» QUESITO 1:
Le seguenti affermazioni concordano con il brano su Scotellaro? Per ciascuna rispondi sì o no, citando testualmente le parole decisive: (a) Scotellaro leggeva le sue poesie ai contadini seduto accanto a loro sull'aia; (b) al convegno Pirelli Scotellaro si preoccupò di parlare più lentamente; (c) Fortini diceva che ai contadini non si può parlare di tutto.

» SEZIONE DEL TESTO:

————

Questo sforzo costante di pensare se stessi e il proprio disagio in relazione al mondo, e non in isolata opposizione ad esso, è una caratteristica della poesia di Scotellaro. Che i suoi versi avessero avuto un risvolto pratico lo dimostrarono infine i contadini quel 6 febbraio a Matera. Scotellaro non si era mai preoccupato «di parlare loro più lentamente», come invece si premurò di fare al convegno Pirelli, e nemmeno si era posto il problema di dover separare gli argomenti per i contadini da quelli per gli intellettuali, come sospettava Fortini che diceva, forse a se stesso, che «ai contadini si può parlare di tutto». Una prova ne viene ancora dal periodo del carcere quando, discutendo con gli altri detenuti, opponeva la sua verità alla loro. Non si sarebbe certo meravigliato, come invece tutti i suoi amici intellettuali, della serietà e del contegno dei contadini, della loro capacità di comprendere i versi. Raccontò uno di loro intervenuto al dibattito: «Ci leggeva le sue poesie, le componeva seduto accanto a noi sull’aia dove si trebbiava, accanto al fosso dove si zappava, seduto alla nostra mensa, e ci chiedeva: vi piace? A noi piacevano perché Rocco scriveva con parole nostre».

————

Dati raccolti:
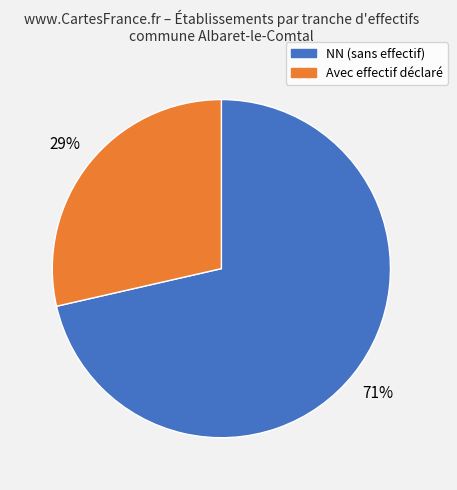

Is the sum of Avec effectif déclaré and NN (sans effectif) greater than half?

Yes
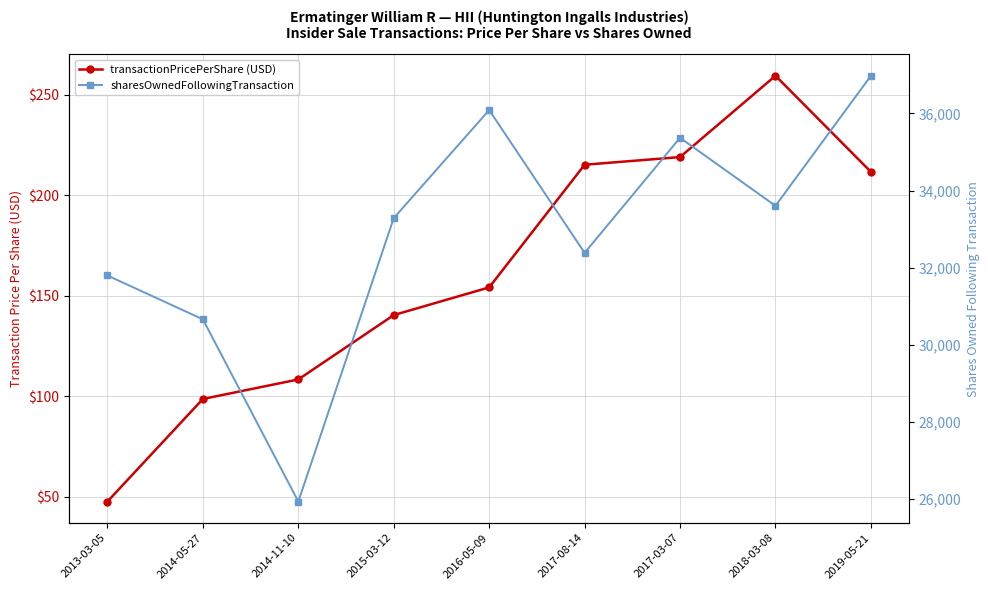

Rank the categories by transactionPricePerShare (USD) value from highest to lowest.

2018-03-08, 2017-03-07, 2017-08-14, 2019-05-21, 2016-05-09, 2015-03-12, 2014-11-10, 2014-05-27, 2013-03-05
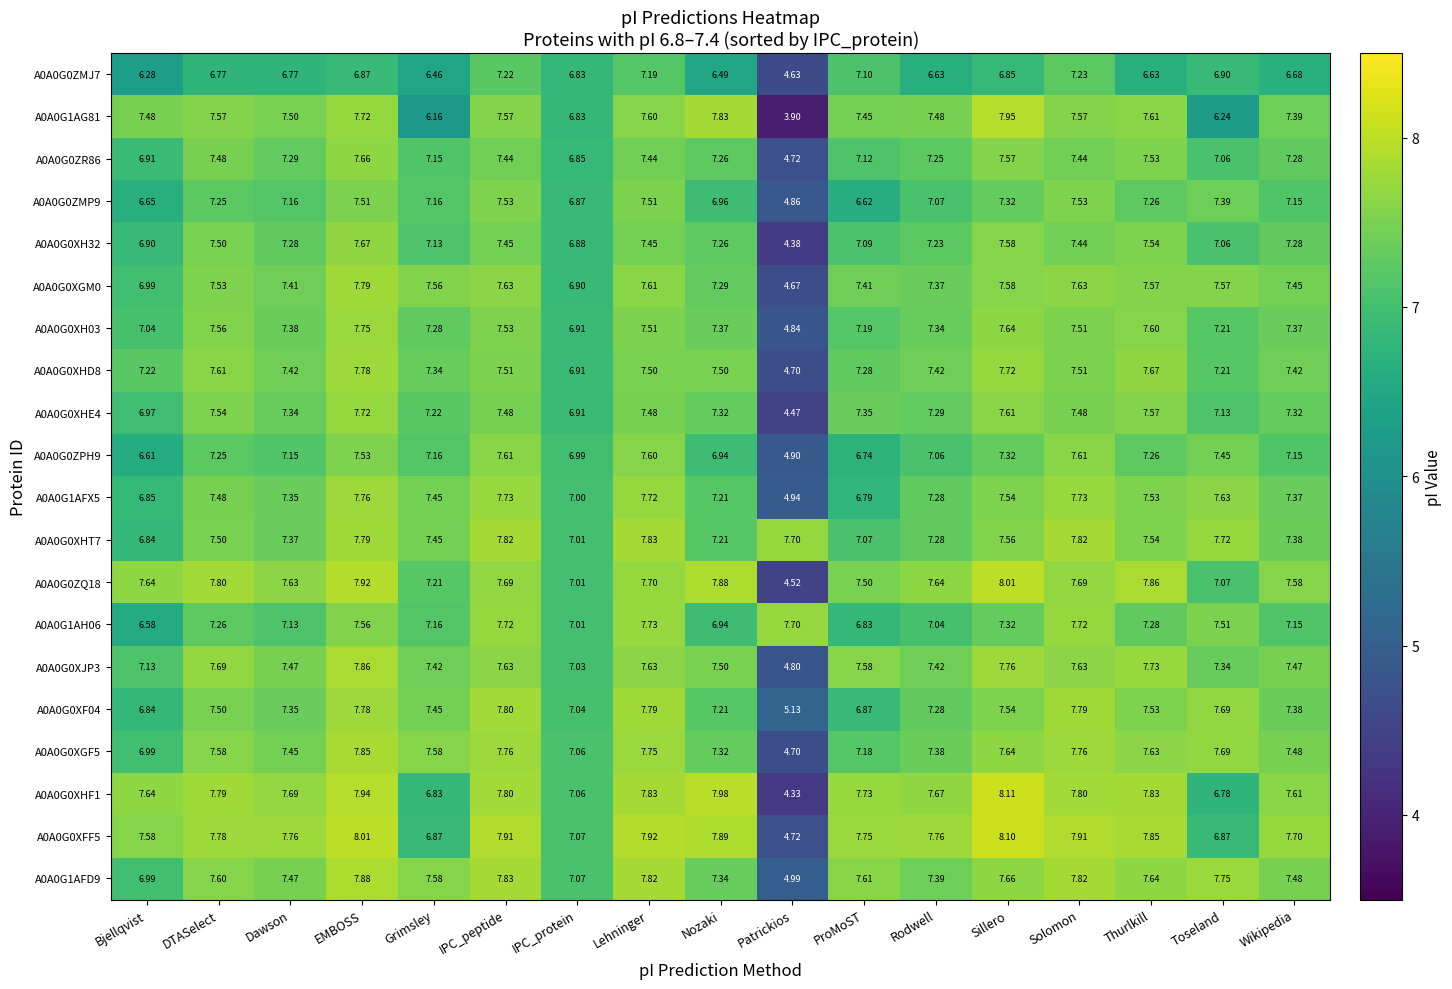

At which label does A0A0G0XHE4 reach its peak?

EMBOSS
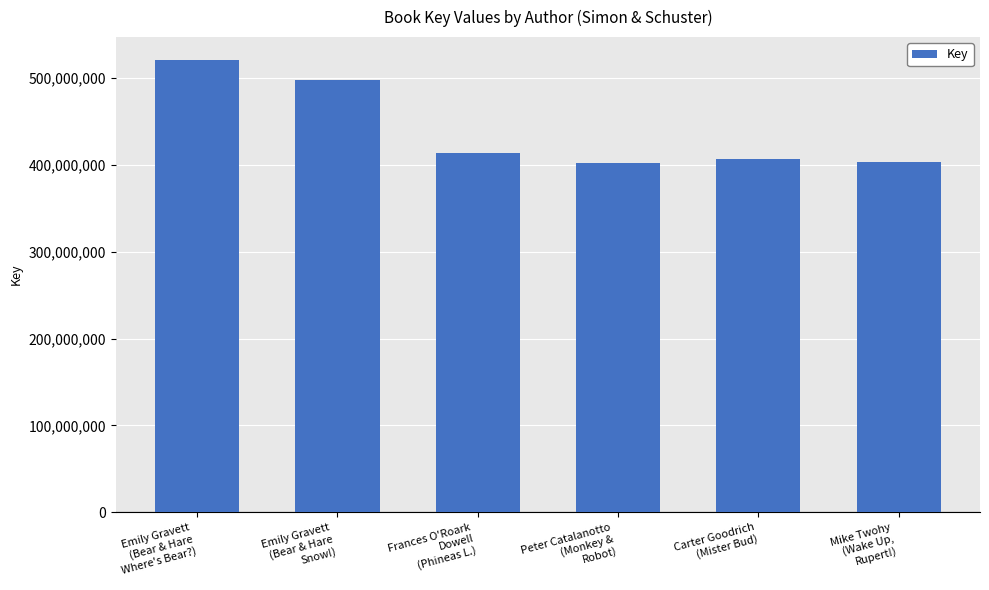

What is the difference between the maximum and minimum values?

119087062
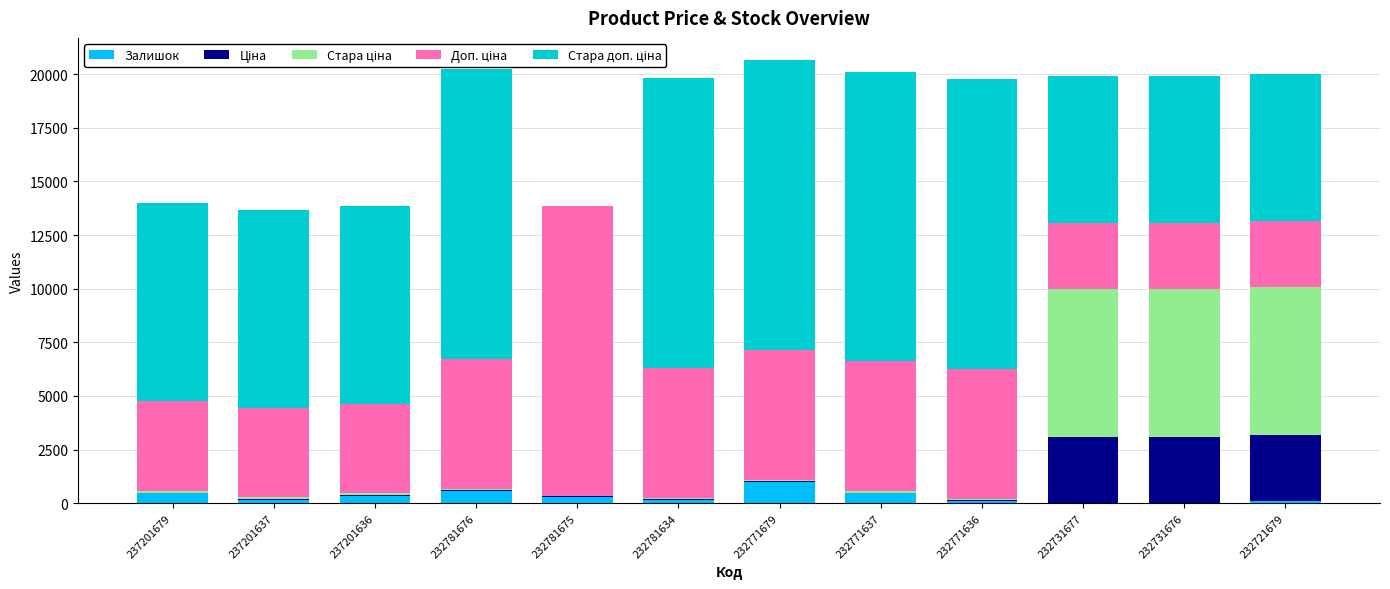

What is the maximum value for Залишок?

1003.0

————

» QUESITO 2:
Converti in un elenco numerato le righe dei record, partendo dalla riga che contiene "At which label" e proseguendo fino alla fine dei record, estremi inclusi. Tralascia le righe vuote e le immagini.

» RISULTATO 1:
(a) Sì: «Ci leggeva le sue poesie, le componeva seduto accanto a noi sull’aia dove si trebbiava».
(b) Sì: «di parlare loro più lentamente», come invece si premurò di fare al convegno Pirelli.
(c) No: «ai contadini si può parlare di tutto».

» RISULTATO 2:
1. At which label does A0A0G0XHE4 reach its peak?
2. EMBOSS
3. What is the difference between the maximum and minimum values?
4. 119087062
5. What is the maximum value for Залишок?
6. 1003.0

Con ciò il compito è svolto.